→ **Problem to work on**: Locate each line in the rows below that contains the word "read", and copy those lines out in full.

→ **Provided information**:

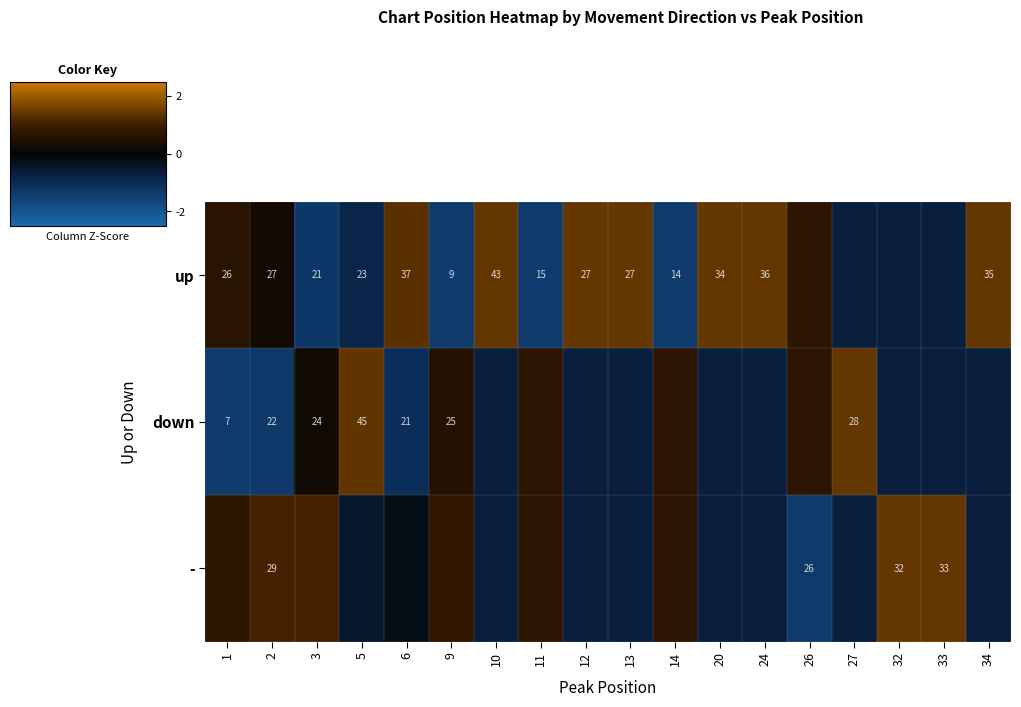

The value of up at 33 is -1.2. True or false?

False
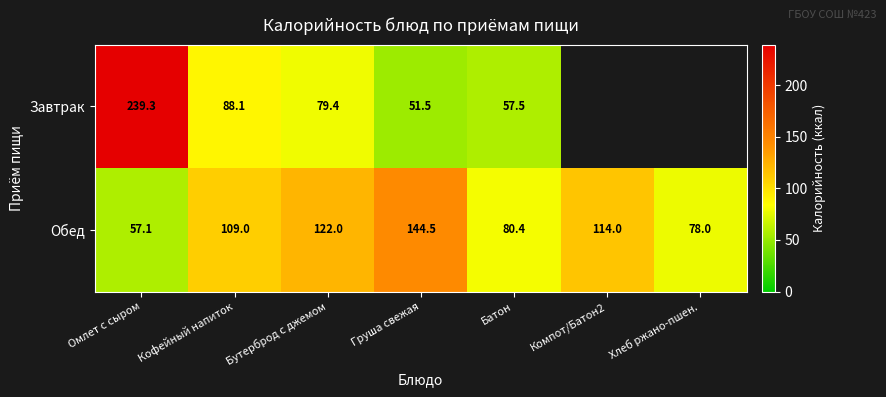

At which category is the sum across all series the highest?

Омлет с сыром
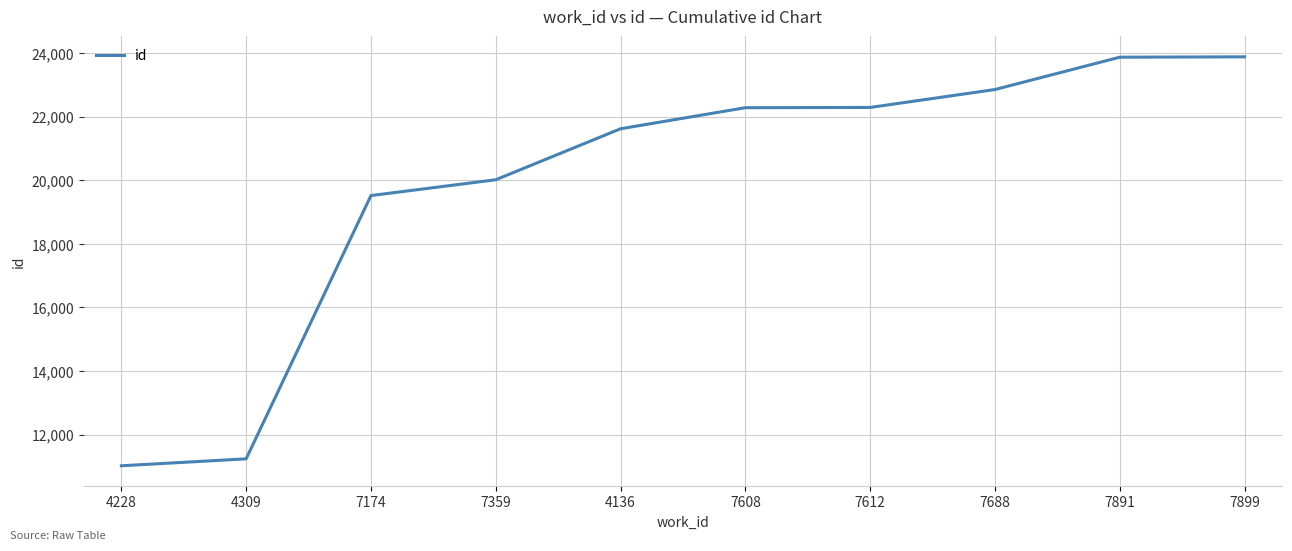

Is it true that the value at 7891 is 35145?

False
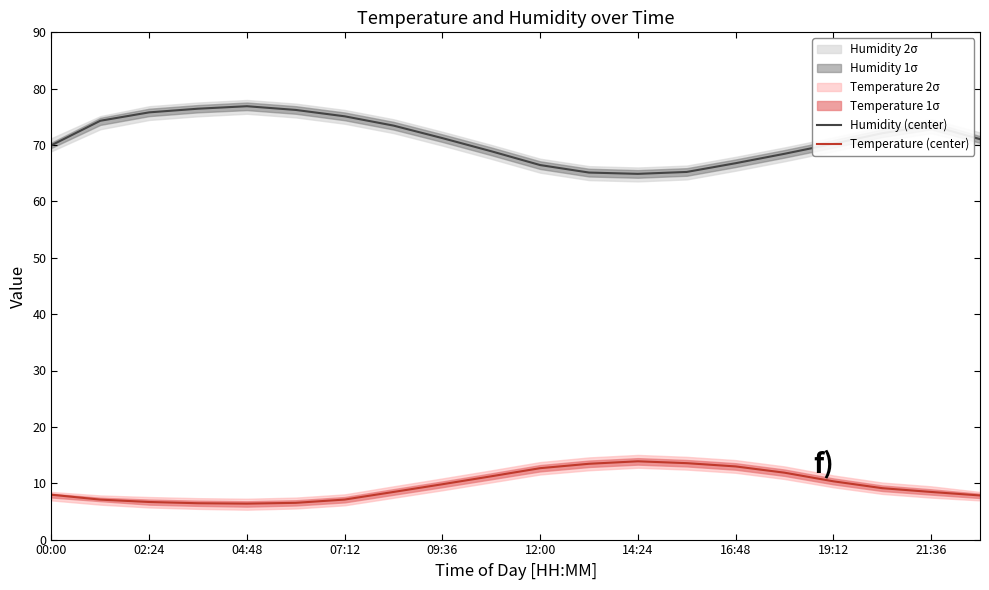

What are all the series names shown in the legend?

Humidity (center), Temperature (center)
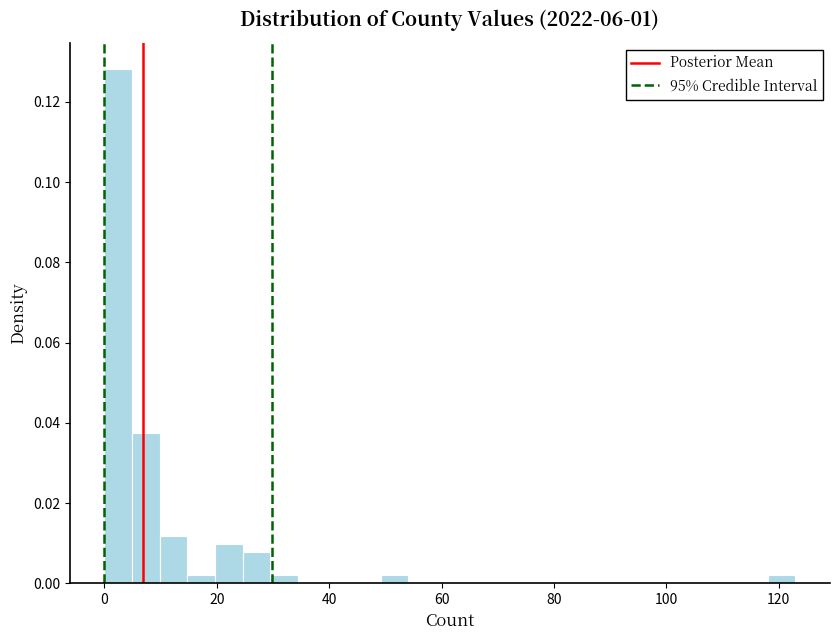

Around what value on the x-axis is the tallest bar? Give the approximate position of its centre, as read against the axis.

2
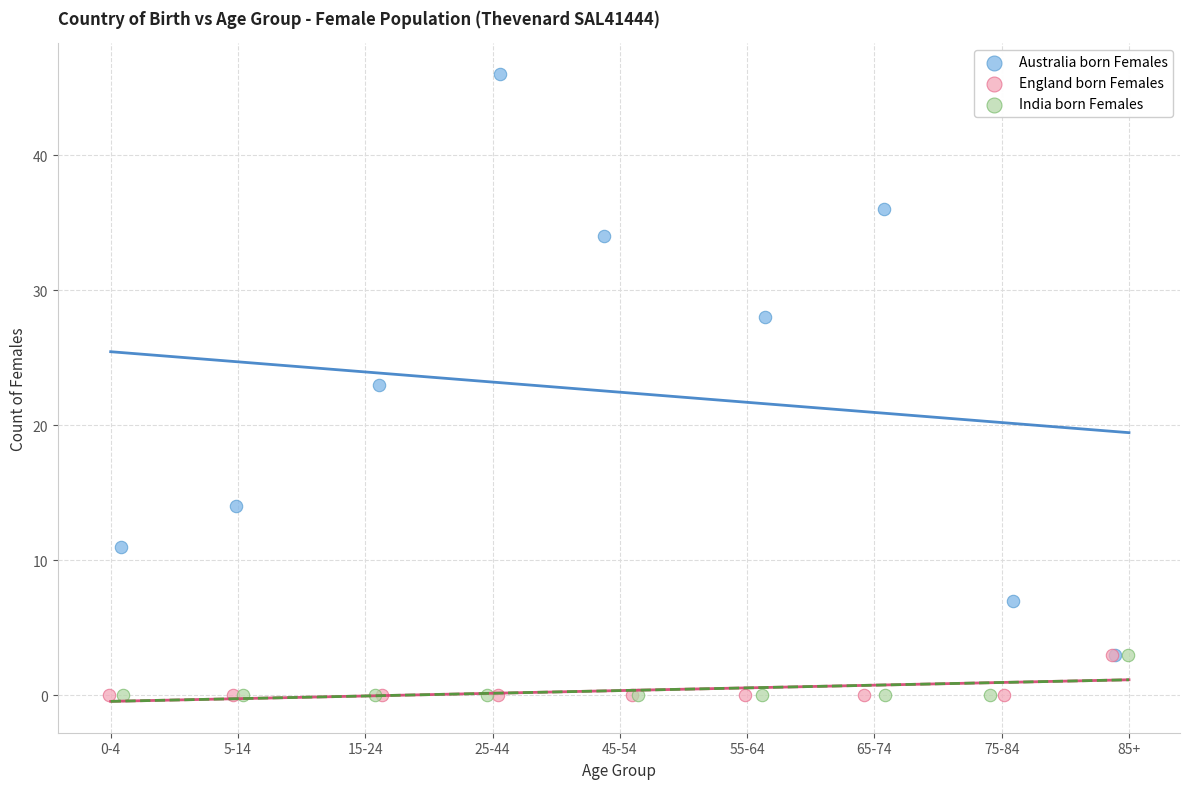

Which series has the largest Y range (max minus min)?

Australia born Females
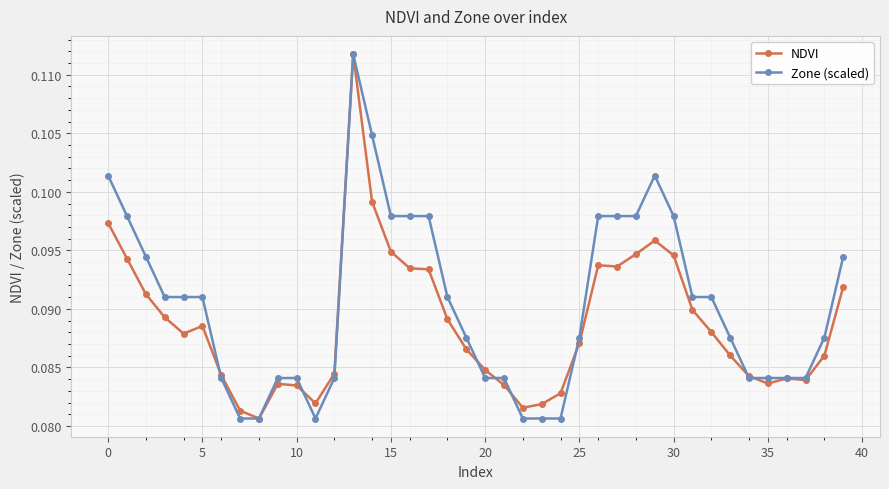

True or false: Zone (scaled) has more than 1 points higher than both neighbors.

True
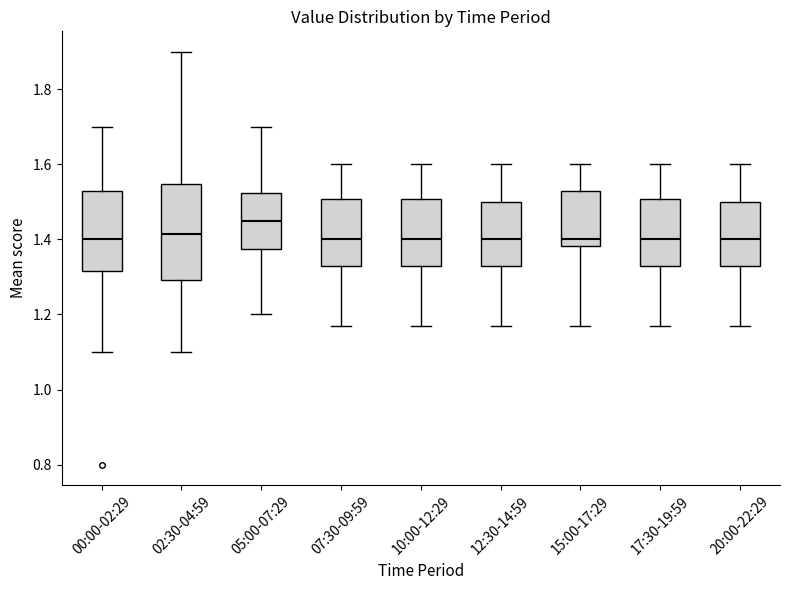

Where does the upper whisker of the box for 07:30-09:59 end on the y-axis? The values are not printed on the chart, so give them approximately, as read against the axis.

1.60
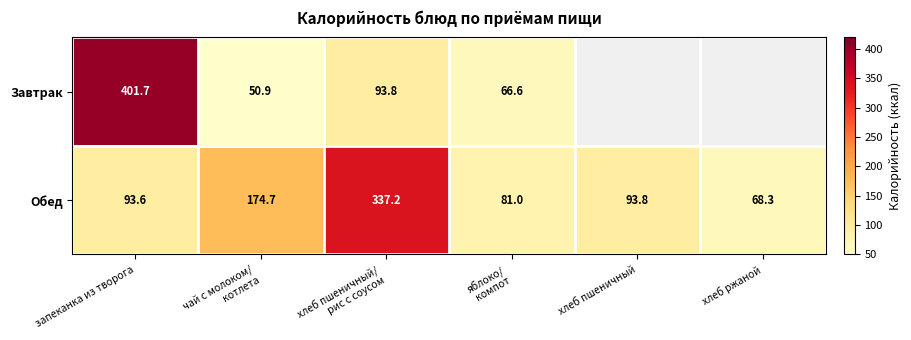

Between запеканка из творога and хлеб пшеничный/
рис с соусом, which series saw the biggest shift?

Завтрак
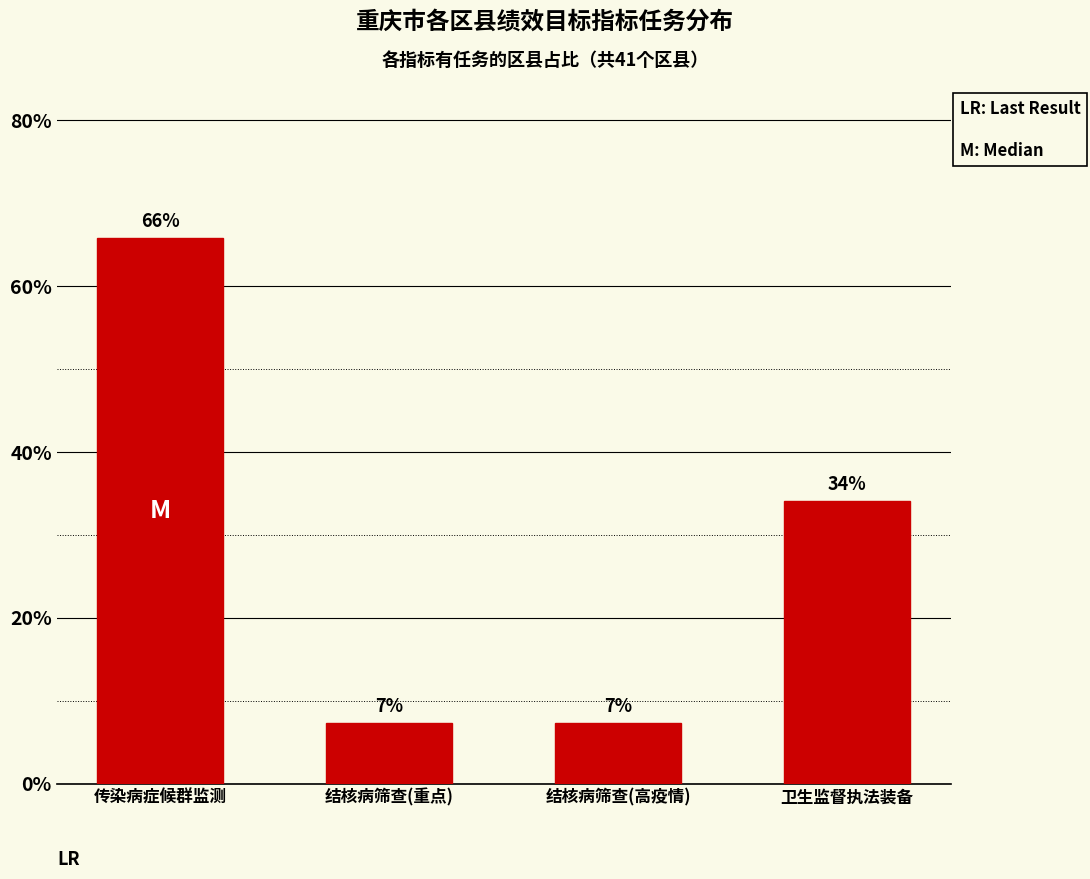

True or false: the data shows 7.3 at 结核病筛查(高疫情).

True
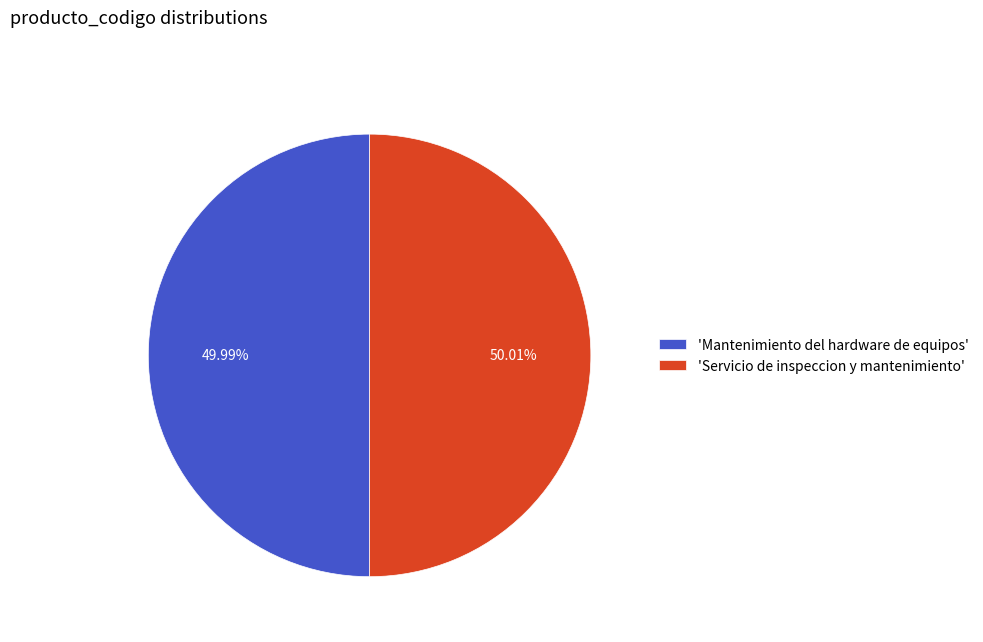

What is the ratio of the value at 'Mantenimiento del hardware de equipos' to the value at 'Servicio de inspeccion y mantenimiento'?

1.0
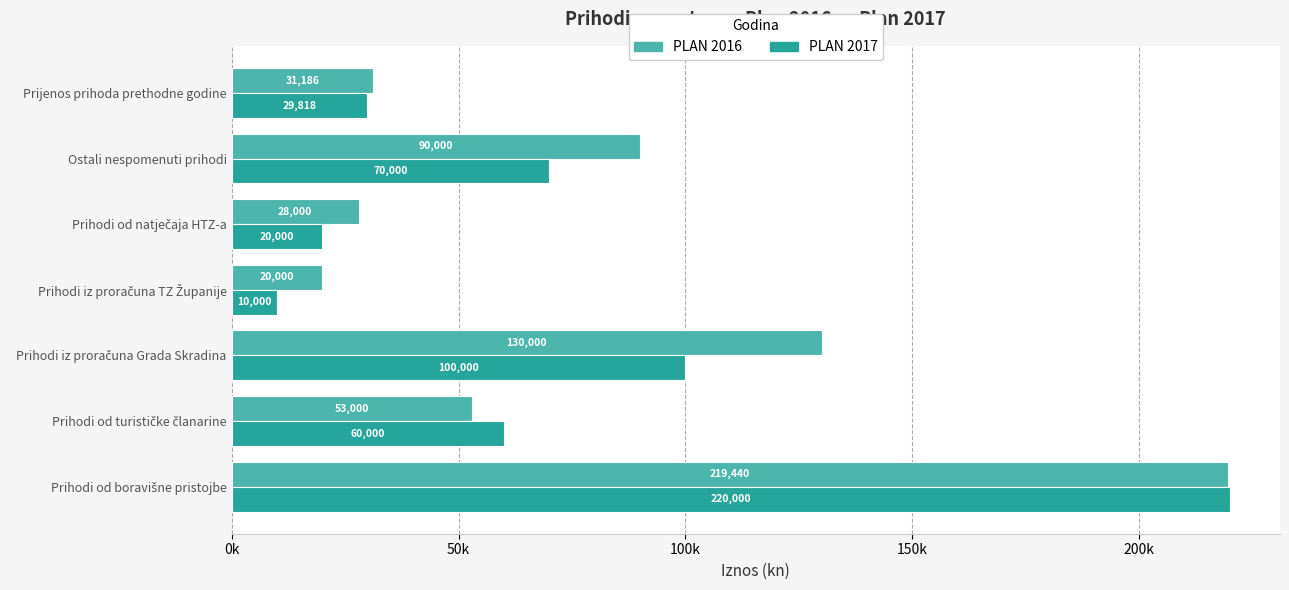

What are all the series names shown in the legend?

PLAN 2016, PLAN 2017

→ **Response to the exercise**:
Around what value on the x-axis is the tallest bar? Give the approximate position of its centre, as read against the axis.
Where does the upper whisker of the box for 07:30-09:59 end on the y-axis? The values are not printed on the chart, so give them approximately, as read against the axis.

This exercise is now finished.